• Assignment: Repeat the entries exactly. Leave nothing out.

• Data extracts:
-- -- --

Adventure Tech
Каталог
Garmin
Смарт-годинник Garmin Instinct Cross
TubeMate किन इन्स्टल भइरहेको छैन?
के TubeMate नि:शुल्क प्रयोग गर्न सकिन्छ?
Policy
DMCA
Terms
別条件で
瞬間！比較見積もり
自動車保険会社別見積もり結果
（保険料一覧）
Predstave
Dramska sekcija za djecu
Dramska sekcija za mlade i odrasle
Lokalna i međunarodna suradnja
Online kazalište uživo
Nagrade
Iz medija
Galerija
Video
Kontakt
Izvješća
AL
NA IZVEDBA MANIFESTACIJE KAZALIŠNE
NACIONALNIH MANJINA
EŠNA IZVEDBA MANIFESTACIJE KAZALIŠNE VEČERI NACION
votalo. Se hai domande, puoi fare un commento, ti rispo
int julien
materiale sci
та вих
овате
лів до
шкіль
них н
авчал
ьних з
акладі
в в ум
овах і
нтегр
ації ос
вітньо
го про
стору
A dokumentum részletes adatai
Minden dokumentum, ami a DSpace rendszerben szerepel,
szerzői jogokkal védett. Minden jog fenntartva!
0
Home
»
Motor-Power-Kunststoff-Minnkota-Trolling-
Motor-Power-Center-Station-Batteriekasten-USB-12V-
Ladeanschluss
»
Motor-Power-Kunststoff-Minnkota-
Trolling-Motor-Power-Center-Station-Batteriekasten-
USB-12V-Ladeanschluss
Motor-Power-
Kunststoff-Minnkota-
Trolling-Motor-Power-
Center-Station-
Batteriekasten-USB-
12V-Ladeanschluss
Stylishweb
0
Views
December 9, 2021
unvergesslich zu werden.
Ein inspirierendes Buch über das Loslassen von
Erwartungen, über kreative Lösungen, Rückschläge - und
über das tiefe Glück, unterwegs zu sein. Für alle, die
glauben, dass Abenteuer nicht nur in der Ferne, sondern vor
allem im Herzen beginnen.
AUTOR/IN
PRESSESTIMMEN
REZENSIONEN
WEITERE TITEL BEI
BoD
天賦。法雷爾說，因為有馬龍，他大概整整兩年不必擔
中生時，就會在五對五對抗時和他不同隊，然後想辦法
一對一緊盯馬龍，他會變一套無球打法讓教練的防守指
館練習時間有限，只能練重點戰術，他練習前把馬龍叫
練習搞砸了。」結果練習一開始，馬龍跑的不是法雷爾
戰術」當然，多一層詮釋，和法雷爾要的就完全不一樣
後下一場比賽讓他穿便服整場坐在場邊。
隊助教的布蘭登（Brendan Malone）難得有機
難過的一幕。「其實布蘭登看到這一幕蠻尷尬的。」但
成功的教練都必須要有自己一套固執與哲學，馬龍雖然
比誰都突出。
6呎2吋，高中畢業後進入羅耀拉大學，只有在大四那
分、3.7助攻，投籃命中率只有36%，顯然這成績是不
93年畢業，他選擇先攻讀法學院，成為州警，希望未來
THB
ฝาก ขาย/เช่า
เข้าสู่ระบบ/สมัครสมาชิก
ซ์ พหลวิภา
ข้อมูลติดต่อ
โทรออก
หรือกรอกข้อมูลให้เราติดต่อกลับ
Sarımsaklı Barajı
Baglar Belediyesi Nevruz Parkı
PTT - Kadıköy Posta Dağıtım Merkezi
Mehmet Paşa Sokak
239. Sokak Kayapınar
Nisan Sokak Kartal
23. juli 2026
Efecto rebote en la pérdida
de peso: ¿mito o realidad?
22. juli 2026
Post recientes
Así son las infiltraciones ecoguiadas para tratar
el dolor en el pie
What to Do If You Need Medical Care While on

-- -- --

• Response to this exercise:
Adventure Tech
Каталог
Garmin
Смарт-годинник Garmin Instinct Cross
TubeMate किन इन्स्टल भइरहेको छैन?
के TubeMate नि:शुल्क प्रयोग गर्न सकिन्छ?
Policy
DMCA
Terms
別条件で
瞬間！比較見積もり
自動車保険会社別見積もり結果
（保険料一覧）
Predstave
Dramska sekcija za djecu
Dramska sekcija za mlade i odrasle
Lokalna i međunarodna suradnja
Online kazalište uživo
Nagrade
Iz medija
Galerija
Video
Kontakt
Izvješća
AL
NA IZVEDBA MANIFESTACIJE KAZALIŠNE
NACIONALNIH MANJINA
EŠNA IZVEDBA MANIFESTACIJE KAZALIŠNE VEČERI NACION
votalo. Se hai domande, puoi fare un commento, ti rispo
int julien
materiale sci
та вих
овате
лів до
шкіль
них н
авчал
ьних з
акладі
в в ум
овах і
нтегр
ації ос
вітньо
го про
стору
A dokumentum részletes adatai
Minden dokumentum, ami a DSpace rendszerben szerepel,
szerzői jogokkal védett. Minden jog fenntartva!
0
Home
»
Motor-Power-Kunststoff-Minnkota-Trolling-
Motor-Power-Center-Station-Batteriekasten-USB-12V-
Ladeanschluss
»
Motor-Power-Kunststoff-Minnkota-
Trolling-Motor-Power-Center-Station-Batteriekasten-
USB-12V-Ladeanschluss
Motor-Power-
Kunststoff-Minnkota-
Trolling-Motor-Power-
Center-Station-
Batteriekasten-USB-
12V-Ladeanschluss
Stylishweb
0
Views
December 9, 2021
unvergesslich zu werden.
Ein inspirierendes Buch über das Loslassen von
Erwartungen, über kreative Lösungen, Rückschläge - und
über das tiefe Glück, unterwegs zu sein. Für alle, die
glauben, dass Abenteuer nicht nur in der Ferne, sondern vor
allem im Herzen beginnen.
AUTOR/IN
PRESSESTIMMEN
REZENSIONEN
WEITERE TITEL BEI
BoD
天賦。法雷爾說，因為有馬龍，他大概整整兩年不必擔
中生時，就會在五對五對抗時和他不同隊，然後想辦法
一對一緊盯馬龍，他會變一套無球打法讓教練的防守指
館練習時間有限，只能練重點戰術，他練習前把馬龍叫
練習搞砸了。」結果練習一開始，馬龍跑的不是法雷爾
戰術」當然，多一層詮釋，和法雷爾要的就完全不一樣
後下一場比賽讓他穿便服整場坐在場邊。
隊助教的布蘭登（Brendan Malone）難得有機
難過的一幕。「其實布蘭登看到這一幕蠻尷尬的。」但
成功的教練都必須要有自己一套固執與哲學，馬龍雖然
比誰都突出。
6呎2吋，高中畢業後進入羅耀拉大學，只有在大四那
分、3.7助攻，投籃命中率只有36%，顯然這成績是不
93年畢業，他選擇先攻讀法學院，成為州警，希望未來
THB
ฝาก ขาย/เช่า
เข้าสู่ระบบ/สมัครสมาชิก
ซ์ พหลวิภา
ข้อมูลติดต่อ
โทรออก
หรือกรอกข้อมูลให้เราติดต่อกลับ
Sarımsaklı Barajı
Baglar Belediyesi Nevruz Parkı
PTT - Kadıköy Posta Dağıtım Merkezi
Mehmet Paşa Sokak
239. Sokak Kayapınar
Nisan Sokak Kartal
23. juli 2026
Efecto rebote en la pérdida
de peso: ¿mito o realidad?
22. juli 2026
Post recientes
Así son las infiltraciones ecoguiadas para tratar
el dolor en el pie
What to Do If You Need Medical Care While on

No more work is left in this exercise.